However, I Was Admitted
A Licentiate Of Faculty Of Physicians And Surgeons.
with unfeigned delight I became a member of a profession
which is pre-eminently devoted to practical benevolence,
and which with unwearied energy pursues from age to age
its endeavors to lessen human woe.
But though now qualified for my original plan, the opium war was then raging,
and it was deemed inexpedient for me to proceed to China.
I had fondly hoped to have gained access to that then closed empire
by means of the healing art; but there being no prospect of an early peace
with the Chinese, and as another inviting field was opening out
through the labors of Mr.

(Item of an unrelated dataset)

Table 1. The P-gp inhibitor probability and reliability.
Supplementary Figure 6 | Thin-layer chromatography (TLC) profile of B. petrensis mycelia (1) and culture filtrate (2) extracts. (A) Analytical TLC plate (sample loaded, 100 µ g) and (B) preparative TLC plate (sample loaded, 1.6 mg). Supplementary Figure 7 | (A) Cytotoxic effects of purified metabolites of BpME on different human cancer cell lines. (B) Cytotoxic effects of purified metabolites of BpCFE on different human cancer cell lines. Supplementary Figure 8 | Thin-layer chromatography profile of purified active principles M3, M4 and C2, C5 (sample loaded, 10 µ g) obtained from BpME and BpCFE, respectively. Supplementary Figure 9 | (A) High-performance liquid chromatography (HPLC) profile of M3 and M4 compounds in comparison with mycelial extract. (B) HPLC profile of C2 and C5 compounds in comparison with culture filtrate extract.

Moffat, I was induced to turn my thoughts to Africa;
and after a more extended course of theological training in England
than I had enjoyed in Glasgow, I embarked for Africa in 1840,
and, after a voyage of three months, reached Cape Town.
Spending but a short time there, I started for the interior
by going round to Algoa Bay, and soon proceeded inland,
and have spent the following sixteen years of my life,
namely, from 1840 to 1856, in medical and missionary labors there
without cost to the inhabitants.
As to those literary qualifications which are acquired by habits of writing,
and which are so important to an author, my African life
has not only not been favorable to the growth of such accomplishments,
but quite the reverse; it has made composition irksome and laborious.
I think I would rather cross the African continent again
than undertake to write another book.